DECEPCIONADOS por Manuel Quiroga Clérigo





            En un libro titulado “Decepción”, que lleva por subtítulo “Enmienda a la totalidad” (El País/Aguilar) Félix Grande evoca algunos pasajes de su  vida de escritor y de los amigos que se van quedando en el camino. Hay dos muy delicadas referencias al poeta granadino Luis Rosales (“… a quién querré mientras viva”), de cuyo nacimiento se cumplen ahora cien años, y a su amigo Jaime Dávalos quien, según Félix Grande, prefería una botella de buen vino a todos los refrescos que se le ofrecieran, pese a la debilidad de su corazón, y cuyo automóvil dicen que sigue recorriendo, sin conductor, las tierras argentinas de Rosario a Buenos Aires, o los  espacios de La Pampa, llevando a las gentes un mensaje de esperanza y de alegría. Las mujeres sonríen a su paso y los hombres saludan con  emoción ese deambular.

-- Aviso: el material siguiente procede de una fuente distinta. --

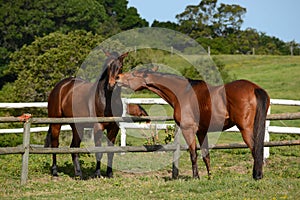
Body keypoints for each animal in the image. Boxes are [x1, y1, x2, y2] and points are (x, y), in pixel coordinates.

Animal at [116, 67, 270, 180]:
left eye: (134, 74)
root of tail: (255, 88)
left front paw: (196, 177)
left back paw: (257, 176)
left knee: (255, 149)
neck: (183, 93)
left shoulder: (188, 130)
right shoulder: (202, 132)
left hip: (245, 129)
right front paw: (209, 176)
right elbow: (206, 155)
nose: (117, 77)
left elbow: (193, 154)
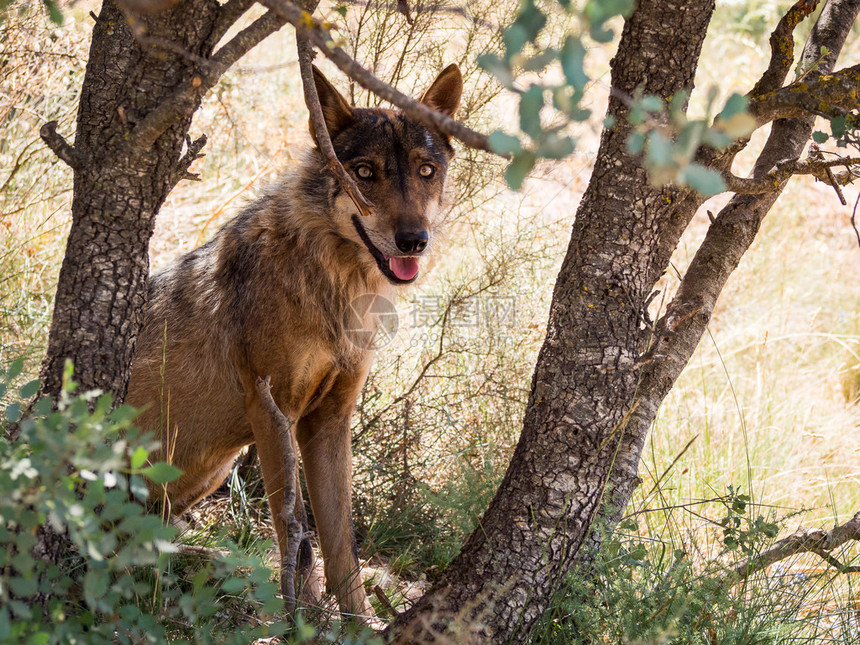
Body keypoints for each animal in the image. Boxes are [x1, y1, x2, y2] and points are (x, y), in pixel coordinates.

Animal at [126, 63, 464, 616]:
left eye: (425, 171)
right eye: (364, 173)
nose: (414, 241)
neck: (335, 286)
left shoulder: (329, 420)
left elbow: (342, 546)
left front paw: (357, 623)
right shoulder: (273, 411)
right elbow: (298, 538)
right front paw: (301, 618)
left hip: (210, 471)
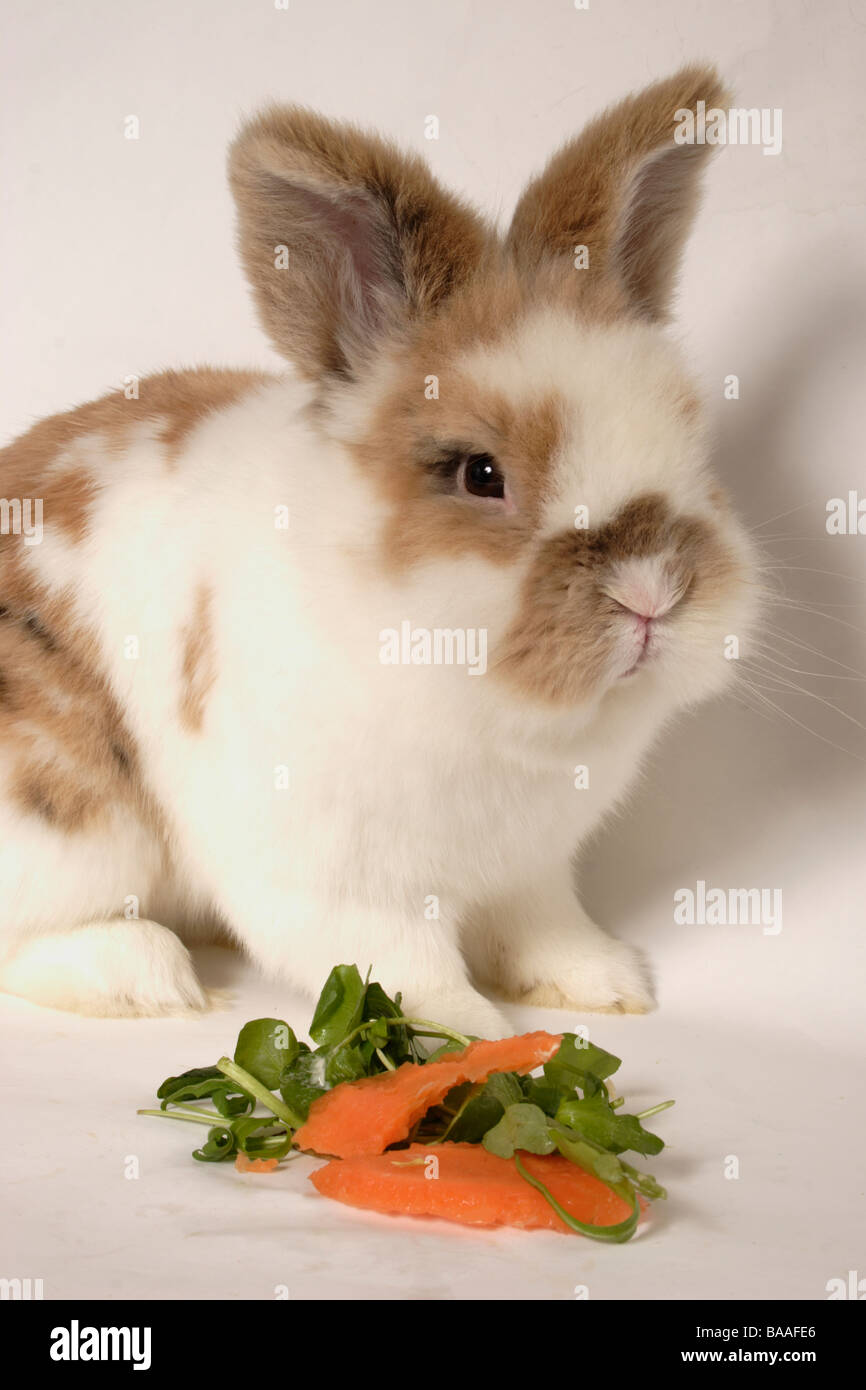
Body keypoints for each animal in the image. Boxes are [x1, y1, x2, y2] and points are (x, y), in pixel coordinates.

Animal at [0, 67, 756, 1045]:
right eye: (480, 473)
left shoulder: (531, 868)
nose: (652, 595)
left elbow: (545, 927)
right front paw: (482, 1036)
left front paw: (606, 986)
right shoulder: (338, 879)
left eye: (689, 445)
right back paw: (148, 978)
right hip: (73, 814)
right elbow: (403, 966)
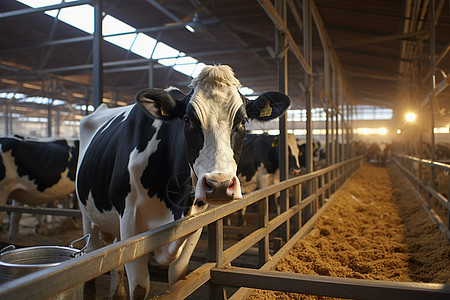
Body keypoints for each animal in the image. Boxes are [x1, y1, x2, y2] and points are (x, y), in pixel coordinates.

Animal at [75, 64, 290, 298]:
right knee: (90, 259)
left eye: (242, 121)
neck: (174, 203)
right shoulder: (130, 222)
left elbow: (178, 279)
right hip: (87, 216)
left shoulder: (194, 222)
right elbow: (140, 286)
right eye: (188, 120)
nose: (220, 185)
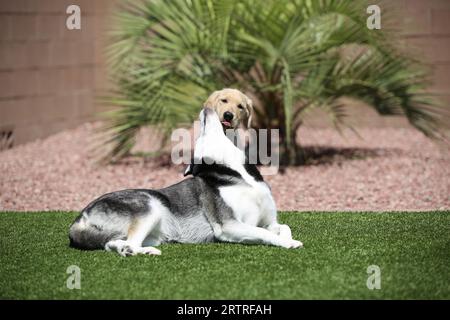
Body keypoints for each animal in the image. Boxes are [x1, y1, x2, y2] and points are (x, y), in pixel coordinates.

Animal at [69, 109, 302, 256]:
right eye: (200, 134)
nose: (205, 109)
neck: (237, 173)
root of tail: (79, 219)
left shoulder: (269, 220)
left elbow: (284, 226)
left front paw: (288, 237)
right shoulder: (229, 225)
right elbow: (264, 233)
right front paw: (288, 243)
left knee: (114, 244)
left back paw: (131, 250)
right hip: (150, 205)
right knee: (129, 241)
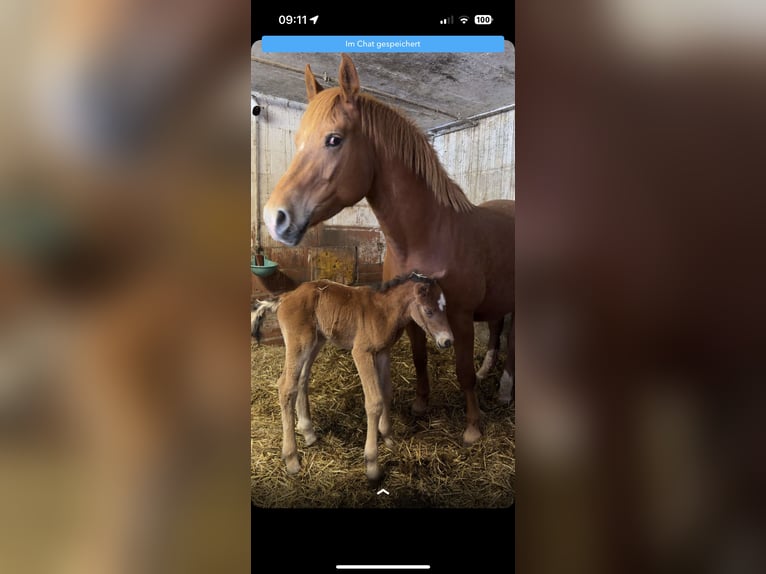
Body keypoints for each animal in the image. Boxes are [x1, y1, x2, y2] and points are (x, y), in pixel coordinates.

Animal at [251, 272, 453, 480]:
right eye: (428, 311)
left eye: (445, 307)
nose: (447, 341)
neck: (384, 310)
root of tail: (285, 297)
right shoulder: (362, 352)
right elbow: (374, 401)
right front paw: (372, 464)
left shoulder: (383, 352)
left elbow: (386, 393)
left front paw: (388, 438)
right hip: (299, 342)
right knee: (286, 385)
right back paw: (291, 459)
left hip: (316, 340)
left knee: (302, 379)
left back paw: (308, 432)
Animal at [263, 54, 514, 444]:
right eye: (298, 140)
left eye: (334, 139)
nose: (274, 217)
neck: (427, 234)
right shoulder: (414, 313)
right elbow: (419, 358)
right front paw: (421, 405)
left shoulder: (457, 316)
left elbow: (462, 370)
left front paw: (473, 427)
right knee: (499, 331)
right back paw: (492, 373)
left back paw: (504, 389)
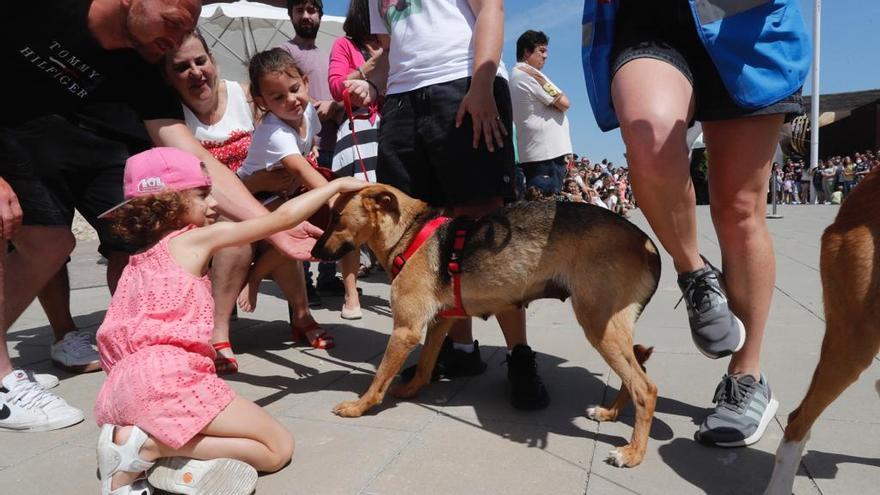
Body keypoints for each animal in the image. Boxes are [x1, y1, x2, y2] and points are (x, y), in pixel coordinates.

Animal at [312, 184, 660, 466]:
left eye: (337, 218)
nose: (313, 252)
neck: (410, 233)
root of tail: (645, 242)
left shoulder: (405, 330)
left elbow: (379, 379)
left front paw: (358, 406)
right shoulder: (440, 322)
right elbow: (425, 364)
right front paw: (412, 390)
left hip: (598, 323)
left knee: (645, 388)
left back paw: (632, 454)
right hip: (611, 327)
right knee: (636, 374)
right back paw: (610, 413)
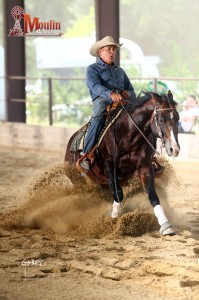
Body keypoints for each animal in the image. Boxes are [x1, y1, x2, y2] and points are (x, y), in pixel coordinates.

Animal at [64, 90, 180, 236]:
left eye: (178, 119)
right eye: (160, 120)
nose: (174, 149)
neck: (128, 134)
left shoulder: (145, 167)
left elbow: (153, 195)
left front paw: (166, 225)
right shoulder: (109, 166)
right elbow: (118, 193)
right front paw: (114, 217)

          El poeta  nos lleva a los universos de la vida, el dolor y  los sufrimientos, con el énfasis y la decisión de quien durante tantos años viene luchando contra la violencia ejercida desde el  poder o por sus  semejantes. En “Por ejemplo  doscientas”,  que eran las bombas que  De Gaulle prometía enviar a no sé dónde, Grande habla de la crueldad de quien no comprende que el verdadero amor es la base para una convivencia armónica. La decepción que produce la actuación de los políticos, de gente llamada religiosa u otras personas, donde se cuentan criminales sin redención que maltratan o asesinan a sus compañeras, conductores que se dan a la fuga cuando atropellan a alguien, empresarios crueles que sólo buscan su beneficio,  es tan grande que nos parece  un pecado vivir en ese mundo de insensatez y violencia. La decepción ante un lugar tan deshumanizado como el mundo real apenas nos permite tener ganas de despertarnos cada mañana y mirar a quienes encontramos frente a nosotros. Y así día tras día.